[Start of section]

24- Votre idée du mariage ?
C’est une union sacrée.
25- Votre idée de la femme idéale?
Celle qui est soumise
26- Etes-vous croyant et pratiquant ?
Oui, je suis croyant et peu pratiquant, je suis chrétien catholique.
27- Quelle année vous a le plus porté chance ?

[End of section]

» What to work on:
Your answer must be every line from the listing above that holds the string "croyant".

» Written answer:
26- Etes-vous croyant et pratiquant ?
Oui, je suis croyant et peu pratiquant, je suis chrétien catholique.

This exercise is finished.